Copy out everything from the line that contains "Il numero di persone che decidono" down to the line that contains "dimensioni installata nella", with both of those lines included and every line left unchanged.

Data excerpts =
*** Block opens ***

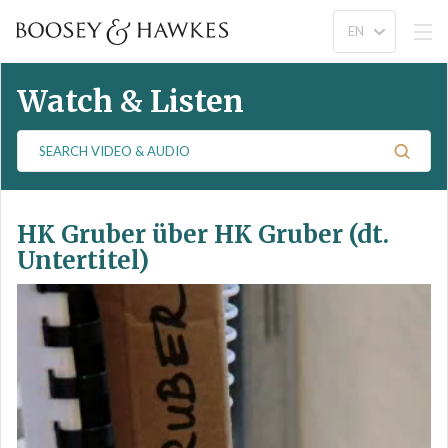
Watch & Listen
S
e
a
r
HK Gruber über HK Gruber (dt.
c
h
Untertitel)
V
i
d
e
o
&
A
u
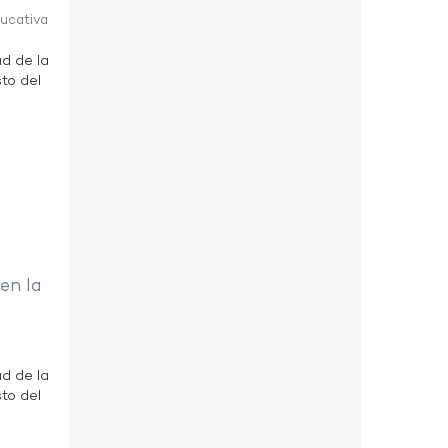
ducativa
ad de la
to del
 en la
ad de la
to del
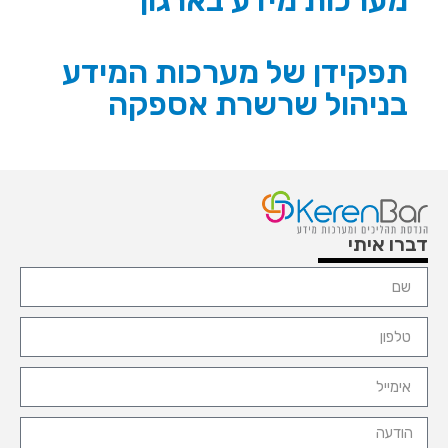
מערכות מידע בארגון
תפקידן של מערכות המידע
בניהול שרשרת אספקה
דברו איתי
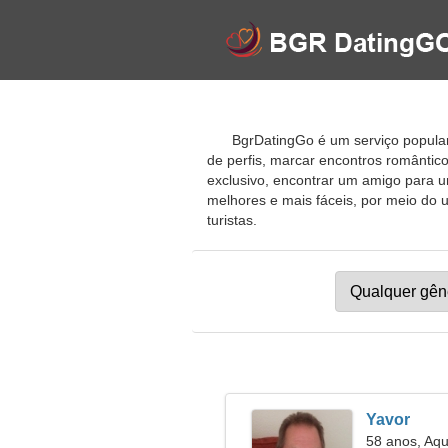
BgrDatingGo é um serviço popular
de perfis, marcar encontros românti
exclusivo, encontrar um amigo para u
melhores e mais fáceis, por meio do u
turistas.
Yavor
58 anos, Aqu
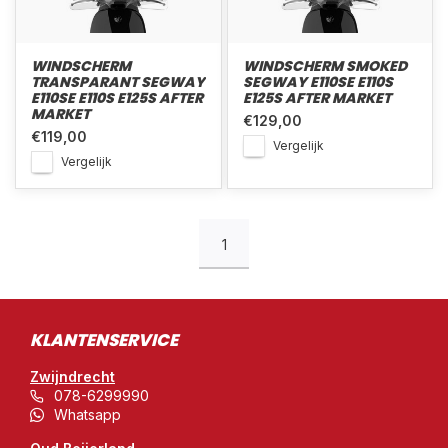
WINDSCHERM
WINDSCHERM SMOKED
TRANSPARANT SEGWAY
SEGWAY E110SE E110S
E110SE E110S E125S AFTER
E125S AFTER MARKET
MARKET
€129,00
€119,00
Vergelijk
Vergelijk
1
KLANTENSERVICE
Zwijndrecht
078-6299990
Whatsapp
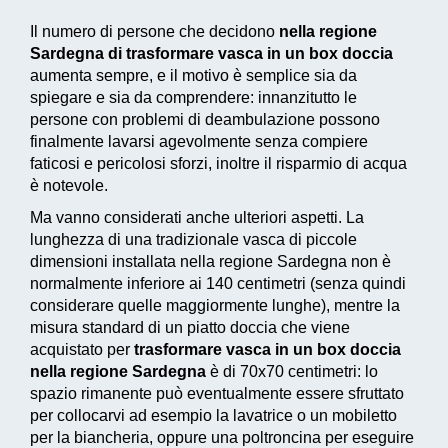
Il numero di persone che decidono
nella regione
Sardegna di trasformare vasca in un box doccia
aumenta sempre, e il motivo è semplice sia da
spiegare e sia da comprendere: innanzitutto le
persone con problemi di deambulazione possono
finalmente lavarsi agevolmente senza compiere
faticosi e pericolosi sforzi, inoltre il risparmio di acqua
è notevole.
Ma vanno considerati anche ulteriori aspetti. La
lunghezza di una tradizionale vasca di piccole
dimensioni installata nella regione Sardegna non è
normalmente inferiore ai 140 centimetri (senza quindi
considerare quelle maggiormente lunghe), mentre la
misura standard di un piatto doccia che viene
acquistato per
trasformare vasca in un box doccia
nella regione Sardegna
è di 70x70 centimetri: lo
spazio rimanente può eventualmente essere sfruttato
per collocarvi ad esempio la lavatrice o un mobiletto
per la biancheria, oppure una poltroncina per eseguire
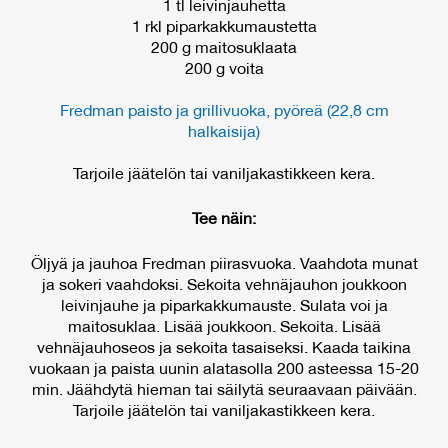
1 tl leivinjauhetta
1 rkl piparkakkumaustetta
200 g maitosuklaata
200 g voita
Fredman paisto ja grillivuoka, pyöreä (22,8 cm
halkaisija)
Tarjoile jäätelön tai vaniljakastikkeen kera.
Tee näin:
Öljyä ja jauhoa Fredman piirasvuoka. Vaahdota munat
ja sokeri vaahdoksi. Sekoita vehnäjauhon joukkoon
leivinjauhe ja piparkakkumauste. Sulata voi ja
maitosuklaa. Lisää joukkoon. Sekoita. Lisää
vehnäjauhoseos ja sekoita tasaiseksi. Kaada taikina
vuokaan ja paista uunin alatasolla 200 asteessa 15-20
min. Jäähdytä hieman tai säilytä seuraavaan päivään.
Tarjoile jäätelön tai vaniljakastikkeen kera.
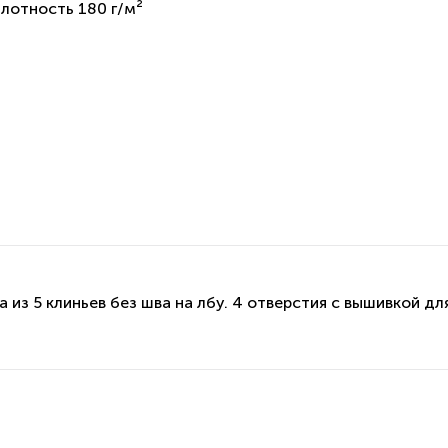
плотность 180 г/м²
а из 5 клиньев без шва на лбу. 4 отверстия с вышивкой д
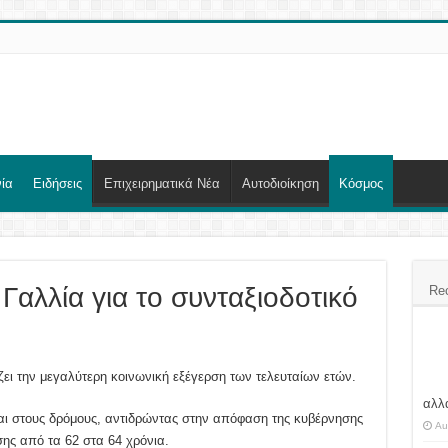
ία
Ειδήσεις
Επιχειρηματικά Νέα
Αυτοδιοίκηση
Κόσμος
 Γαλλία για το συνταξιοδοτικό
Re
ζει την μεγαλύτερη κοινωνική εξέγερση των τελευταίων ετών.
αλλά
αι στους δρόμους, αντιδρώντας στην απόφαση της κυβέρνησης
Au
ης από τα 62 στα 64 χρόνια.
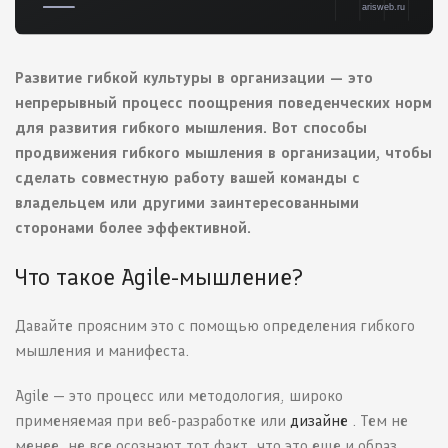
Развитие гибкой культуры в организации — это
непрерывный процесс поощрения поведенческих норм
для развития гибкого мышления. Вот способы
продвижения гибкого мышления в организации, чтобы
сделать совместную работу вашей команды с
владельцем или другими заинтересованными
сторонами более эффективной.
Что такое Agile-мышление?
Давайте проясним это с помощью определения гибкого
мышления и манифеста.
Agile — это процесс или методология, широко
применяемая при веб-разработке или
дизайне
. Тем не
менее, не все осознают тот факт, что это еще и образ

*** Block closes ***

Solved exercise =
Il numero di persone che decidono
nella regione
Sardegna di trasformare vasca in un box doccia
aumenta sempre, e il motivo è semplice sia da
spiegare e sia da comprendere: innanzitutto le
persone con problemi di deambulazione possono
finalmente lavarsi agevolmente senza compiere
faticosi e pericolosi sforzi, inoltre il risparmio di acqua
è notevole.
Ma vanno considerati anche ulteriori aspetti. La
lunghezza di una tradizionale vasca di piccole
dimensioni installata nella regione Sardegna non è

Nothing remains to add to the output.